Но через несколько секунд оборвал:
– А пойдем-ка спать, вашбродь. Мне скоро черед в караул идти!
– Идемте, – поднялся с земли Вихляев и с прощальной грустью посмотрел на звезды.
Штаб-ротмистр лежал на спине, боясь лишний раз пошевелиться на толстой подстилке, приготовленной Свистуновым из бурок. Сон не шел. Он про себя ругался, что не выспится, но при этом не заметил, как вместо Карманова рядом с ним оказался Свистунов.
– Не спишь, вашбродь?
– Да вот думал, что не сплю, а сам, значит, провалился. Даже не заметил, как вы сменились.

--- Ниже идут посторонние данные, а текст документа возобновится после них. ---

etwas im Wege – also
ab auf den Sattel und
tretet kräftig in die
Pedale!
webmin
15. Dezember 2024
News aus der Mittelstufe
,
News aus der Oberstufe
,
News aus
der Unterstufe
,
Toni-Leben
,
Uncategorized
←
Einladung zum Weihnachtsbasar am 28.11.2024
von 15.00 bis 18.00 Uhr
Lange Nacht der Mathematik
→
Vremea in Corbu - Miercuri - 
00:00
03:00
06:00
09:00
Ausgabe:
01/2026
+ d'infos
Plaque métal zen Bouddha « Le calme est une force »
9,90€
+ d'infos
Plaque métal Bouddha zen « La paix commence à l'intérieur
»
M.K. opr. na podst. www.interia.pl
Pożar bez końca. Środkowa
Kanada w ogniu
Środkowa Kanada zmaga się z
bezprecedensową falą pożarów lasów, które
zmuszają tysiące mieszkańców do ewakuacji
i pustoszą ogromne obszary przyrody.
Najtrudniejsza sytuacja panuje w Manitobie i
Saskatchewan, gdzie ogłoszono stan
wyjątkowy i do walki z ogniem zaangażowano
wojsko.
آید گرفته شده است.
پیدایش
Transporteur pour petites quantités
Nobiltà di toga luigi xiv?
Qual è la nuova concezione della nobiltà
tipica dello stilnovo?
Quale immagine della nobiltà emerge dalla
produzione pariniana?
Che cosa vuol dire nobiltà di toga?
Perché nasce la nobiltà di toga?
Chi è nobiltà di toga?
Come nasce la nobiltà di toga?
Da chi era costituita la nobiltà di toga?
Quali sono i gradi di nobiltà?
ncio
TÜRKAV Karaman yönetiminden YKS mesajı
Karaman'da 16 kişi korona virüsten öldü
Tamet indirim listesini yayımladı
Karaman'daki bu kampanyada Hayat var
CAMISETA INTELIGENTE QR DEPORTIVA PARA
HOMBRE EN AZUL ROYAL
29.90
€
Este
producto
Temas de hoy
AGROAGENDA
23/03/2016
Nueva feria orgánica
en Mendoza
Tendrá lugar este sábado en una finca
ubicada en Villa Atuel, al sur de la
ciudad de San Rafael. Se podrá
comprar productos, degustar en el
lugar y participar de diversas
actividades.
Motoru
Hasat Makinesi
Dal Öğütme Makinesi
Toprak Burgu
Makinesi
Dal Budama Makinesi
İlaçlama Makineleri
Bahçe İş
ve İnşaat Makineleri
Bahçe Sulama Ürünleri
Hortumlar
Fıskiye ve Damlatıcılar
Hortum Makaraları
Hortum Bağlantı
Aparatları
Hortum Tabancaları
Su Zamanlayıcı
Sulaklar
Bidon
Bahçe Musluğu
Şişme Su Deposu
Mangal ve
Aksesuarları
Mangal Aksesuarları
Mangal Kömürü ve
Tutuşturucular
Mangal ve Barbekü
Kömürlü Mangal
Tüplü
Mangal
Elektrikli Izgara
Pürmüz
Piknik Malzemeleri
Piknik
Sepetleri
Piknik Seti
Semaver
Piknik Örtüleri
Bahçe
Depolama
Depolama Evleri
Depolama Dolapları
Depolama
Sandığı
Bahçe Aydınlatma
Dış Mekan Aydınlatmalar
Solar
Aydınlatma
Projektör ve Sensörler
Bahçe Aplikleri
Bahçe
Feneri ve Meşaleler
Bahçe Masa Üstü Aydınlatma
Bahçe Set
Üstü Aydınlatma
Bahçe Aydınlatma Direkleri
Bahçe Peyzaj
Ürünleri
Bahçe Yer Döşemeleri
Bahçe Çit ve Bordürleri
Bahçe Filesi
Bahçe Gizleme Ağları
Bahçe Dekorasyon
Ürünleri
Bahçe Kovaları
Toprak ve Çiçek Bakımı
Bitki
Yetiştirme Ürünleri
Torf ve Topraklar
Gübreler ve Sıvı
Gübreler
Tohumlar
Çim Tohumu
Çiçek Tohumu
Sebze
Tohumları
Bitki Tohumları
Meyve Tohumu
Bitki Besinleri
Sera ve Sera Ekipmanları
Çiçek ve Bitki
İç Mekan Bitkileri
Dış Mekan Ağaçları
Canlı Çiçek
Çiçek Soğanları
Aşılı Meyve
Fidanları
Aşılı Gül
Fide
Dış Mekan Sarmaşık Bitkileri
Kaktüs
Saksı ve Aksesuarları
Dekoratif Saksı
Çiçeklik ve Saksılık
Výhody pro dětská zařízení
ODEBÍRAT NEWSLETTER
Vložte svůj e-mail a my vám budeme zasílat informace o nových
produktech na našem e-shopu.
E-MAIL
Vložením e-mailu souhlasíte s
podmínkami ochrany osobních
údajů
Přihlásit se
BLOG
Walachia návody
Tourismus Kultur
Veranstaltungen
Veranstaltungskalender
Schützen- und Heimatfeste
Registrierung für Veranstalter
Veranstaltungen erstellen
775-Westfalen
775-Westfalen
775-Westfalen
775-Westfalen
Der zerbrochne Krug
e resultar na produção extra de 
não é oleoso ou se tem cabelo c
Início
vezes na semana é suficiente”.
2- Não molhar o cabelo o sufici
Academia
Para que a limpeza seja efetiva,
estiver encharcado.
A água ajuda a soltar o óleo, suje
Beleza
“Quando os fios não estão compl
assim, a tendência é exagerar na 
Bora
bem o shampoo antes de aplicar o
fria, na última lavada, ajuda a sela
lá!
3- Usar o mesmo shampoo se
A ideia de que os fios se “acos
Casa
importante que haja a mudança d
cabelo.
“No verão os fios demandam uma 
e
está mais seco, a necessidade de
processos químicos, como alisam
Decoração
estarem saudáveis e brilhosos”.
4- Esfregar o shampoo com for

– Эт в горах такое случается. Вроде лежишь-лежишь, сон не идет, а утром понимаешь, что спал. Примораживает там крепко. Я Карманову две бурки велел надеть. А ты вот чем, акромя войны, стал бы заниматься?
– Война закончится, пойду на службу в Императорское географическое общество. Если возьмут, конечно. Хочу по горам ходить с альпинистами и скалолазами.